PROBLEM TO SOLVE
Look for the line containing "2. phone screen" in the listing below; from there, output every line exactly, the last one included.

RECORD SET
★ ★ ★ ★ ★

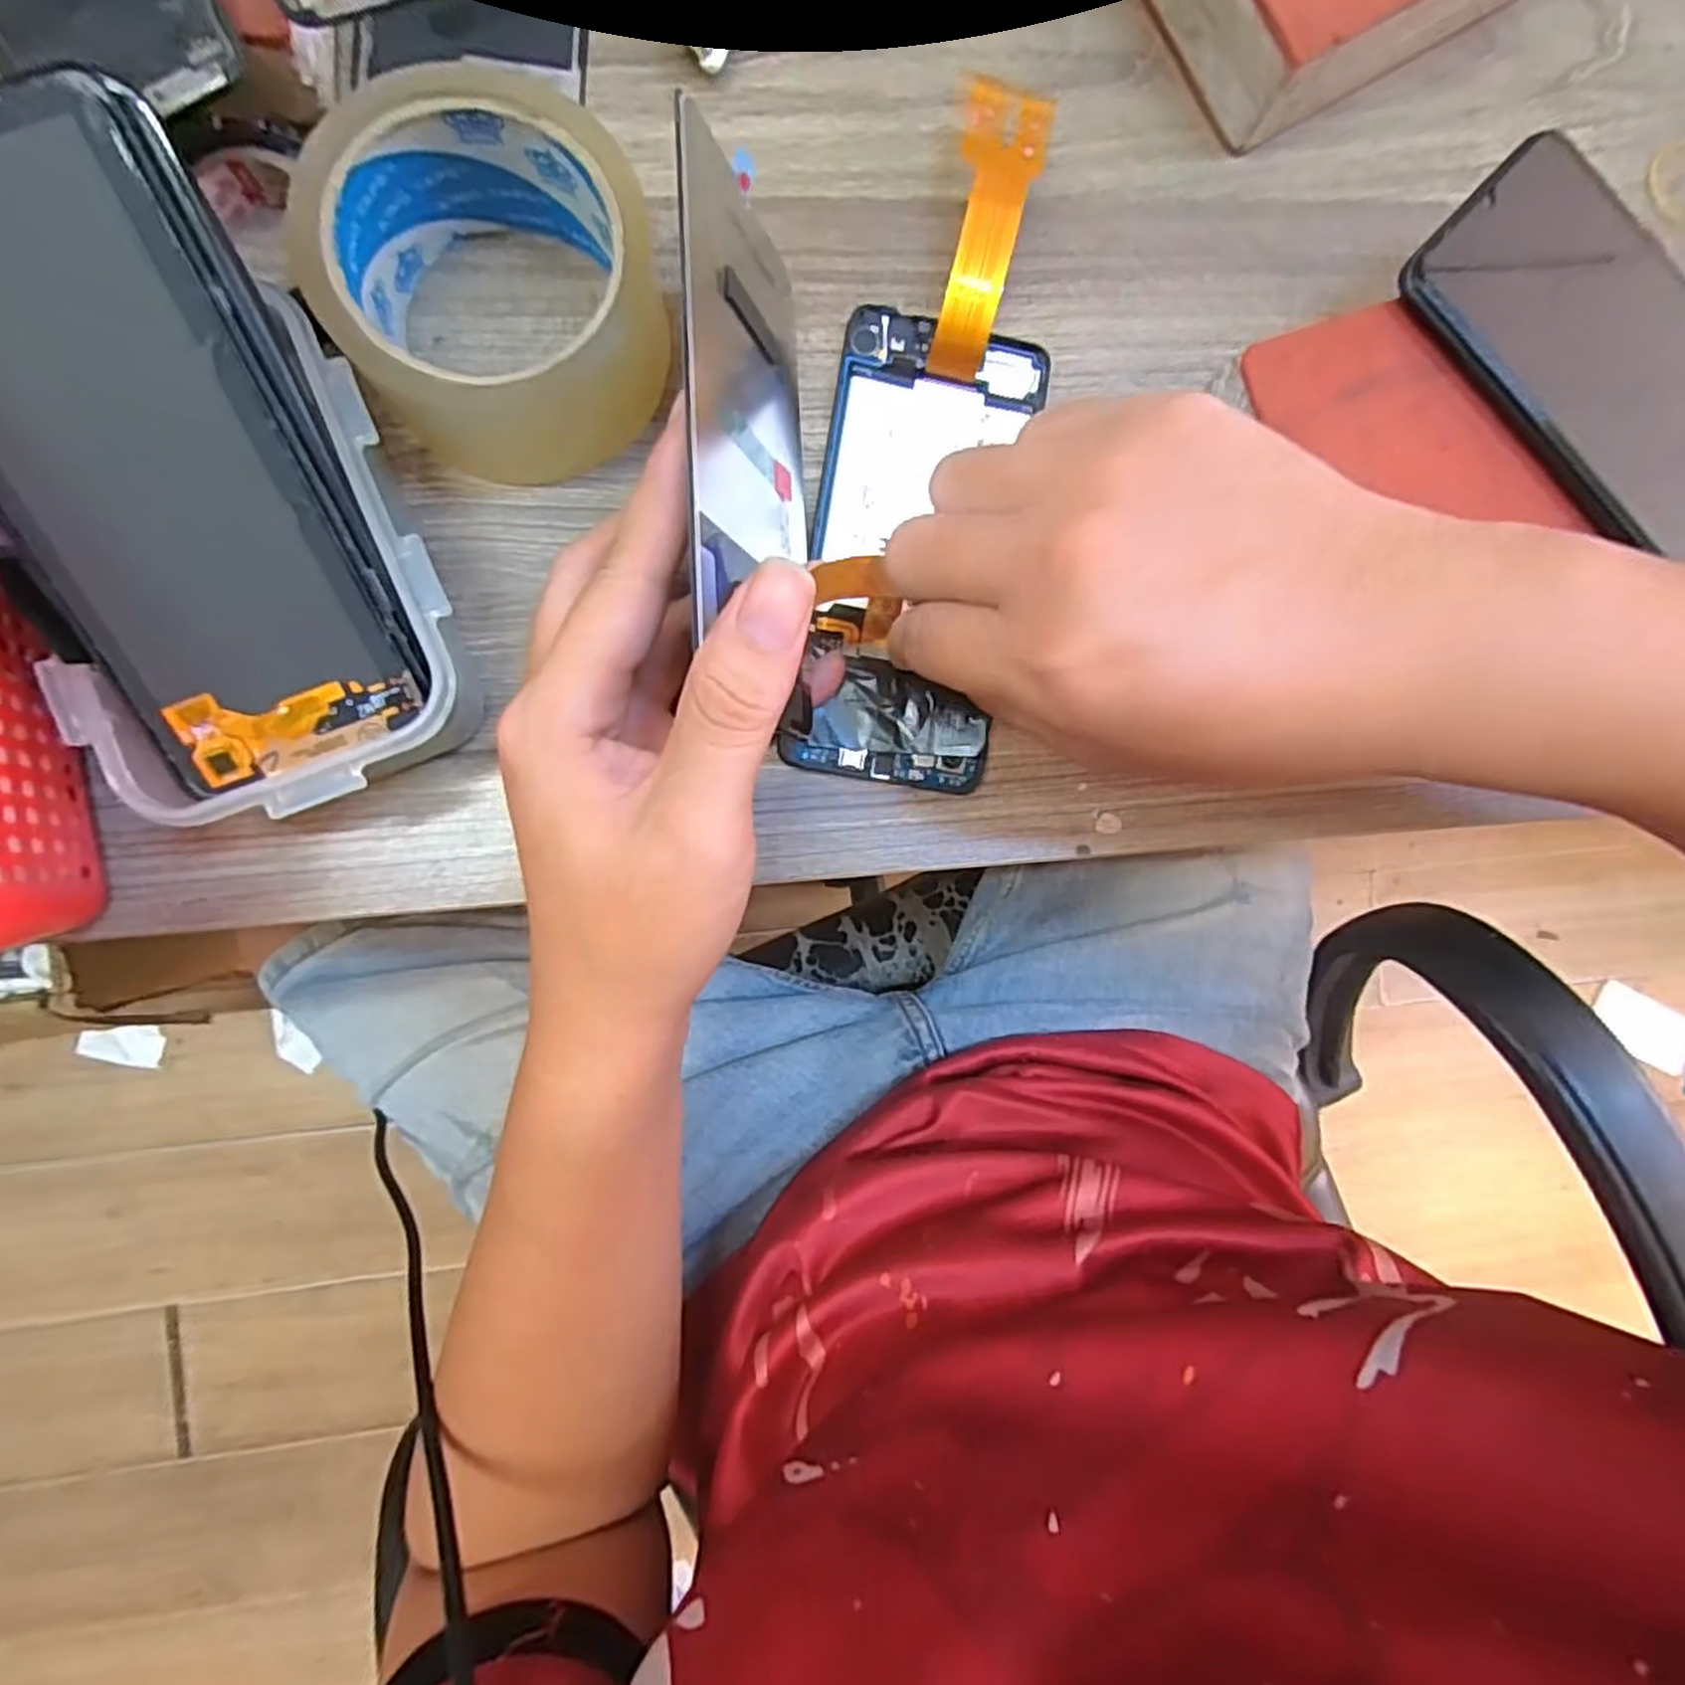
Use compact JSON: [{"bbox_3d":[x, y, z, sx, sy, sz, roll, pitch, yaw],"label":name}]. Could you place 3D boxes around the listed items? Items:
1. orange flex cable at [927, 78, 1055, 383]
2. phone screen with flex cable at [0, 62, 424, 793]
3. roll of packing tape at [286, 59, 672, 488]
[{"bbox_3d":[0.050,-0.209,0.277,0.028,0.023,0.090,8,90,-6],"label":"orange flex cable"},{"bbox_3d":[-0.175,-0.094,0.203,0.067,0.009,0.152,-20,112,-5],"label":"phone screen with flex cable"},{"bbox_3d":[-0.106,-0.171,0.248,0.094,0.053,0.089,0,91,-6],"label":"roll of packing tape"}]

★ ★ ★ ★ ★

REPLY TO THE TASK
2. phone screen with flex cable at [0, 62, 424, 793]
3. roll of packing tape at [286, 59, 672, 488]
[{"bbox_3d":[0.050,-0.209,0.277,0.028,0.023,0.090,8,90,-6],"label":"orange flex cable"},{"bbox_3d":[-0.175,-0.094,0.203,0.067,0.009,0.152,-20,112,-5],"label":"phone screen with flex cable"},{"bbox_3d":[-0.106,-0.171,0.248,0.094,0.053,0.089,0,91,-6],"label":"roll of packing tape"}]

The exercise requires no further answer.